黒の巫女、白の巫女、その35~ただ一つを求める者⑬~
「・・・三位ね」
「はい」
白の三位はラ・フォーゼの瞑想場所に来ていた。ラ・フォーゼの瞑想場所は五つの方向に火、水、土、風、金の魔術で構成した象徴を配し、部屋を二つに光と闇で対極の形で閉ざした円形の閉鎖空間である。部屋の壁は垂直に高く伸びており、天井は完全には見えなかった。その中心で、ラ・フォーゼは薄絹一つを身にまとう姿で座していた。
全属性使用者――それがラ・フォーゼの魔術士としての特徴である。
「外が騒がしいようだわ」
「気になされず、瞑想に集中なさいませ。それが完成への早道なれば」
「黒の御子が来ているの。集中力に欠けるのもやむを得ないでしょう」
「本当に予言の通りだと?」
「予言が具体的に何を示すかはわからないけども。でも、今日確信を持ったわ。私とあの人はきっとまた出会い、また殺し合う。多分、私たちは互いにその存在を許せないから。存在意義そのものが相反しているんだもの。私達の意志とは関係なく、ね。運命と呼ぶものがあるのなら、これがそうでしょう」
「・・・だから今は生かしておくと?」
三位の言葉に、ラ・フォーゼがくすりと笑った。どうやら瞑想は終わりのようだ。
「貴女の方が私の瞑想を邪魔していないかしら?」
「意地悪なことを言わないで下さい」
「あなただからよ、ライラ。私の叔母御である、あなただから」
「質問に答えていませんよ、ラ・フォーゼ」
「ふふ、そうね・・・仮に私たちが全力でお姉さまを殺そうとしても、きっとあの人だけは生き延びるわ。私は無駄なことはしない。どうせ戦うなら、もっとふさわしい時に、ふさわしい場所で」
「心残りはないのですか」
「――ないわ。もう挨拶は夢の中で済ませてきたの。ええ、とっても幸せな時間だったわ。夢の中だけでも、私のことを理解できる人間と一緒にいられた。それだけでも、今回お姉さまをここに案内した意義はあったわ。二位の邪魔が入らなくてよかった。彼はちょっと過激だから」
「そうですね。彼もまた見果てぬ夢を追っています。私とは別のやり方で、このオリュンパスの悲願をかなえようとしているでしょう。貴女の敵になる者、なりそうな者をもすべて排除して。彼の言い分も理解できますが、あと一日滞在していたら、果たしてどうなっていたことやら」
「そうね。間違いなくお姉さまに悪影響があったでしょうね。ああ、楽しい時間は早く過ぎていくわ、ライラ。あなたもそうだった?」
「ふふ、私にとってはつらいだけの時間だったかもしれません。ですが、今はそう悪い気持ではない」
「行くの?」
ラ・フォーゼの言葉に、三位は頷いた。その表情は穏やかに、だが強い決意に満ちていた。

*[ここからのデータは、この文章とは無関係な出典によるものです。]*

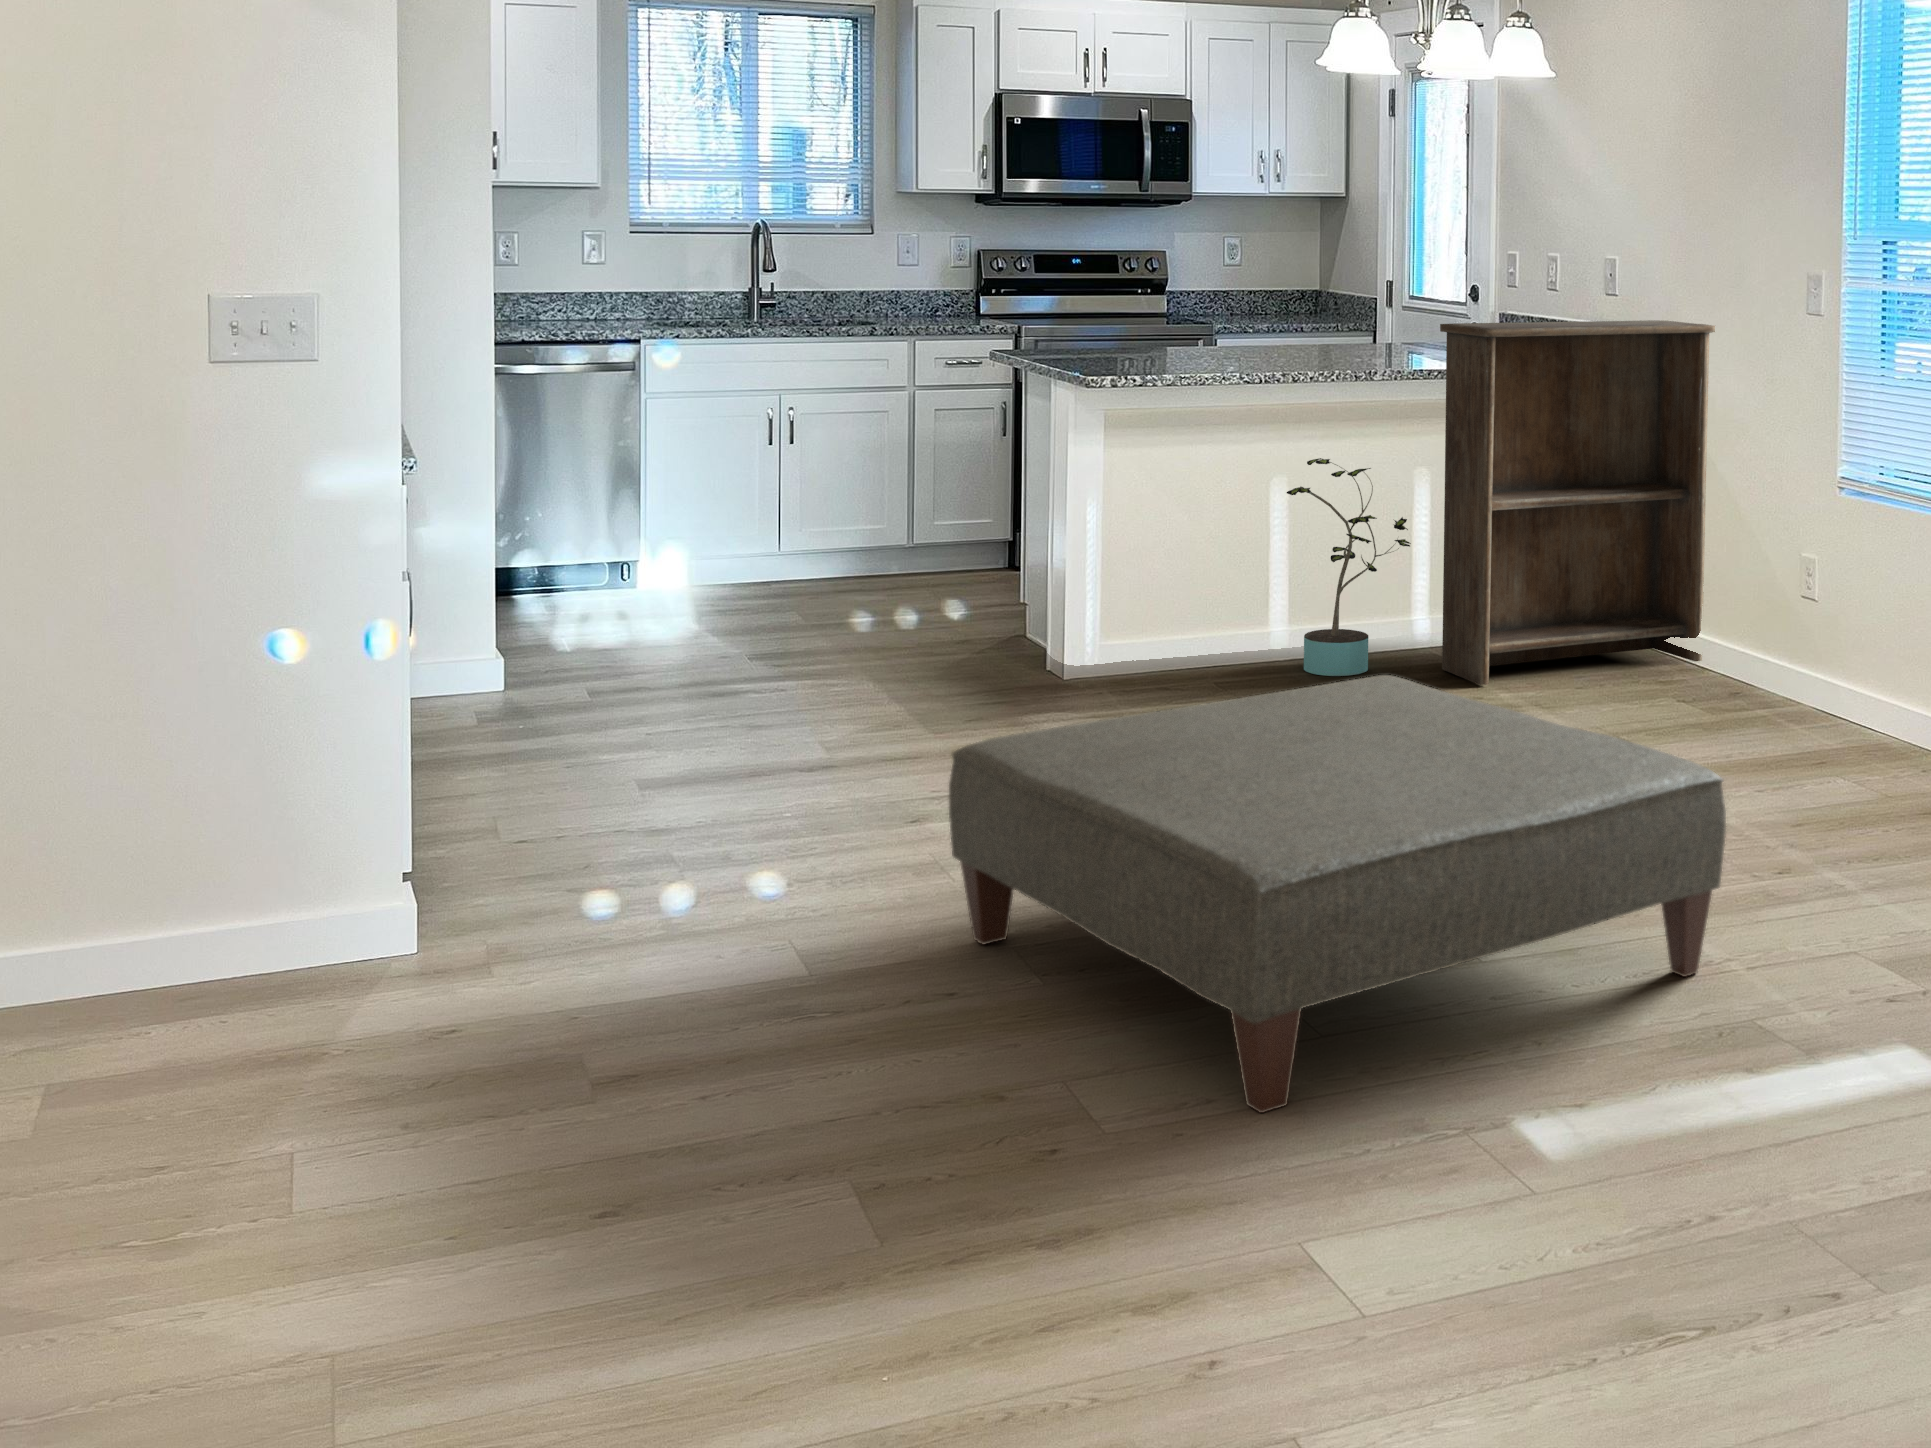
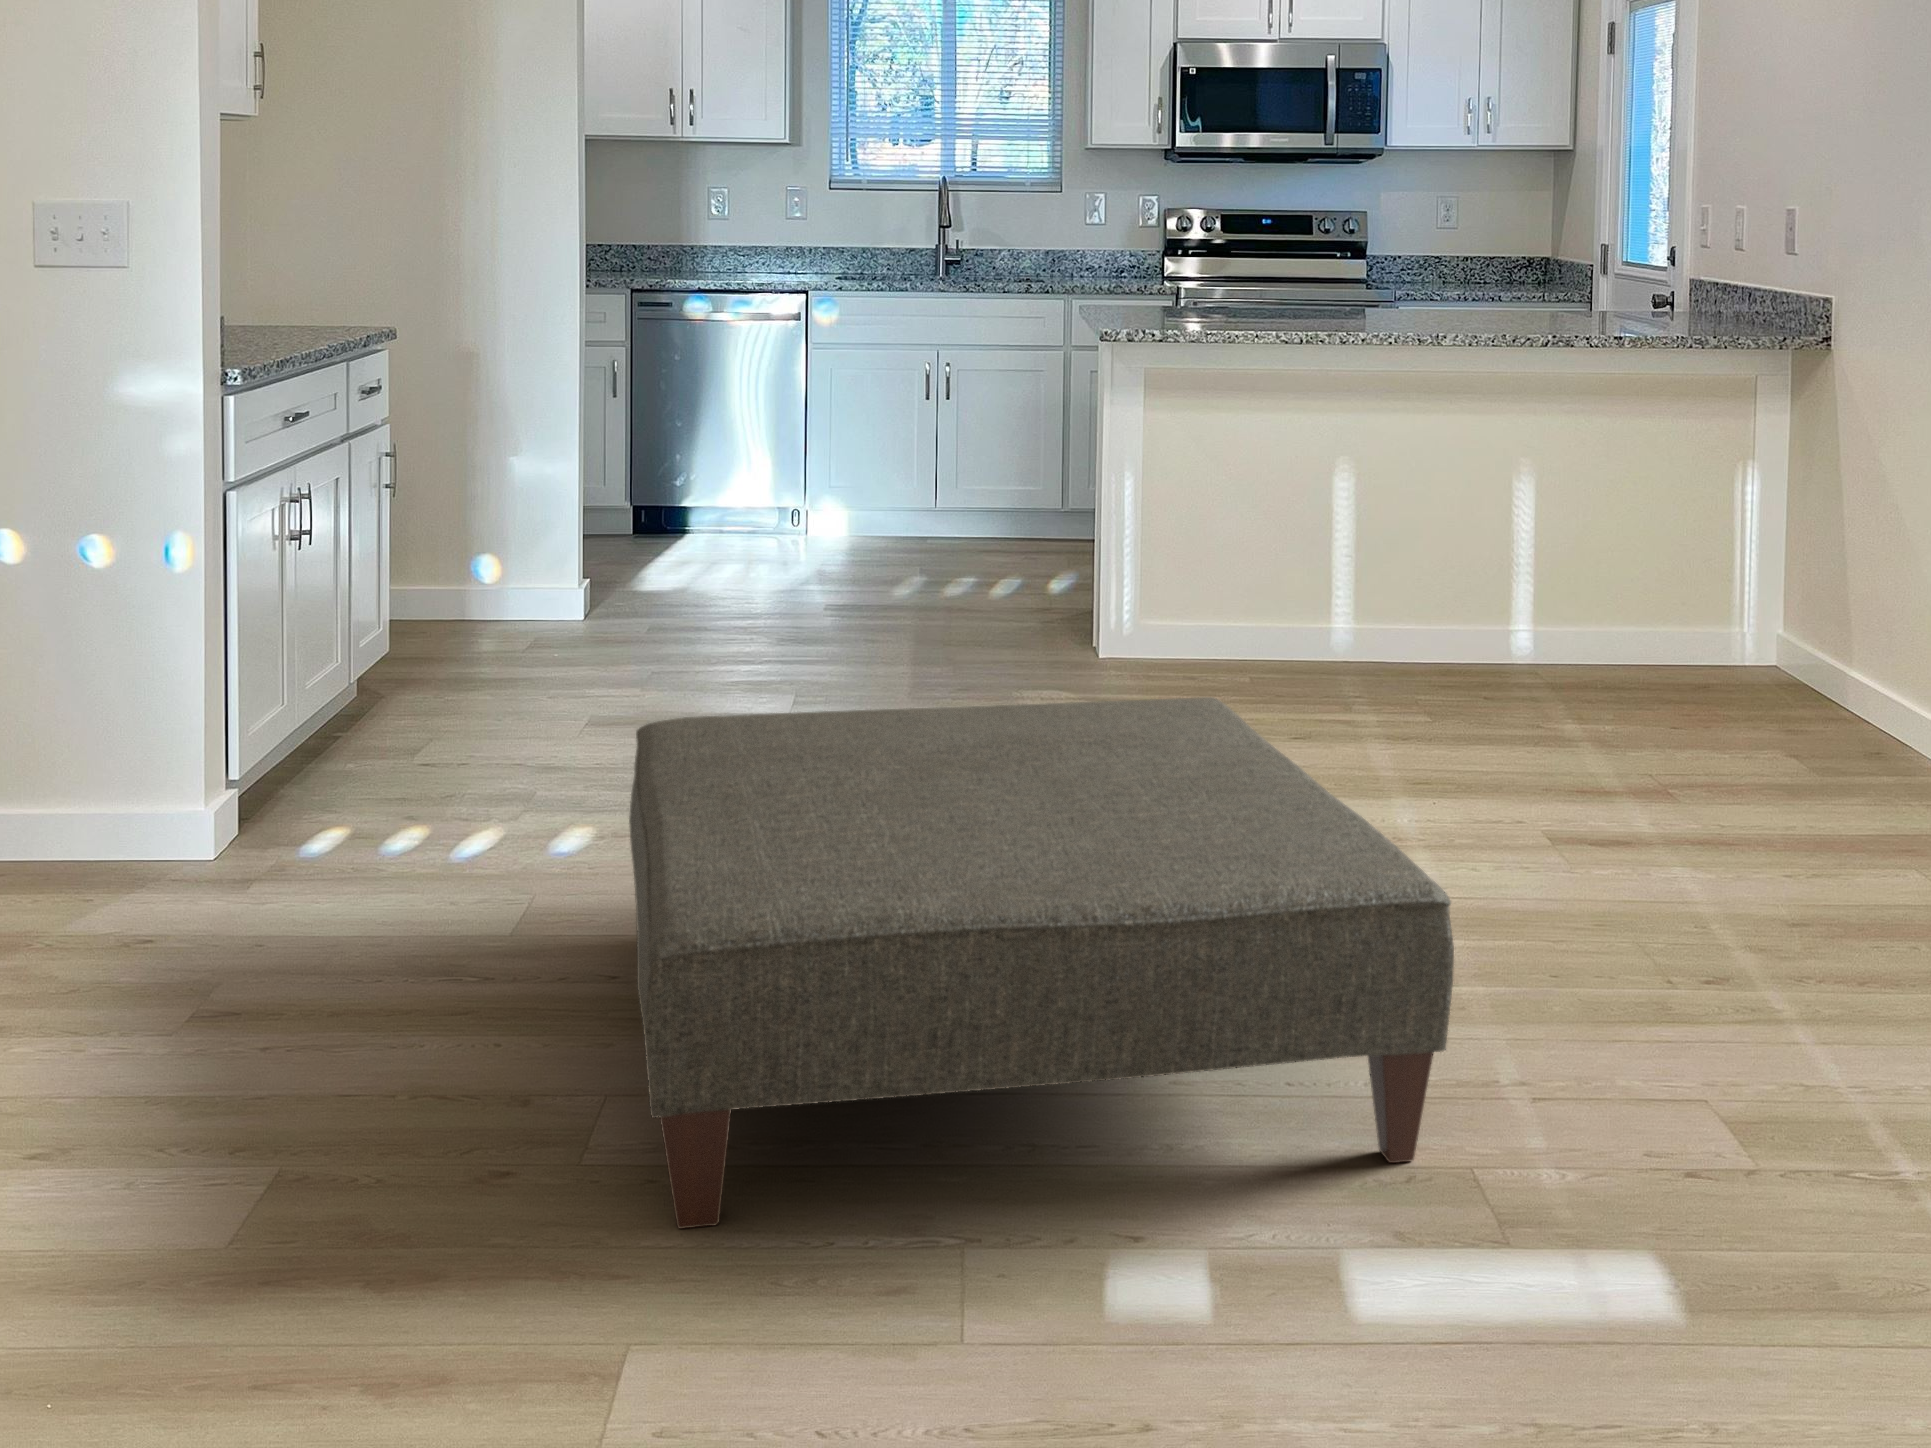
bookshelf: present [1440,320,1715,685] -> none [1516,286,1891,723]
potted plant: present [1287,458,1411,676] -> none [1331,437,1480,689]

「以前は彼岸に渡るこの瞬間が疎ましいと思っていました。ですが今はそれほど悪くもない。肉体的な苦痛からは解き放たれ、一族の役に立てる。一つ後悔があるとすれば、この先の世界の変転が見られないことですか。もうすぐそこまで、大切な場面が迫っているというのに」
「そうね。その代りと言ってはなんですけど、私を『通して』見るといいわ。その資格があなたにはある」
「そうであればいいですね。では私は少し先に」
「ええ、いずれ私も渡ります。先に行っていてください。そのうちゆっくりと話す時間もあるでしょう」
「ではいずれ、涅槃にて」
そう告げると、三位はラ・フォーゼの背後へと進んでいった。そこには光り輝く湖のような光景が突如として出現し、三位の体は一歩ごとにゆっくりと沈んでいった。そして三位は振り返ることなく光の中に沈み、二度とその姿を現すことはなかった。消え際、その表情が少し微笑んでいたのは、誰にも知られることはなかった。
三位が消えたのを確認すると、ラ・フォーゼは瞑想を一度止めて立ち上がる。
「・・・さて。三位はああ言ったけど、別れ際の挨拶くらいはしておかないとね。お姉さまは・・・そこね」
ラ・フォーゼの体がゆらりと揺れたかと思うと、ふっとその場所から消えていた。